* _Change detection data_

'''

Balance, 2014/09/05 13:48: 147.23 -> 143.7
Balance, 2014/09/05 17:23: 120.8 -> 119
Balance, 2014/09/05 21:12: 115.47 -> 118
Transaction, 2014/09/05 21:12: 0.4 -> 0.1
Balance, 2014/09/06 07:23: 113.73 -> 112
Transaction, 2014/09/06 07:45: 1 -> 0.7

'''

* _Task to complete_
Filtering the entries above by the word "Balance", copy each line that matches.

* _Written response_
Balance, 2014/09/05 13:48: 147.23 -> 143.7
Balance, 2014/09/05 17:23: 120.8 -> 119
Balance, 2014/09/05 21:12: 115.47 -> 118
Balance, 2014/09/06 07:23: 113.73 -> 112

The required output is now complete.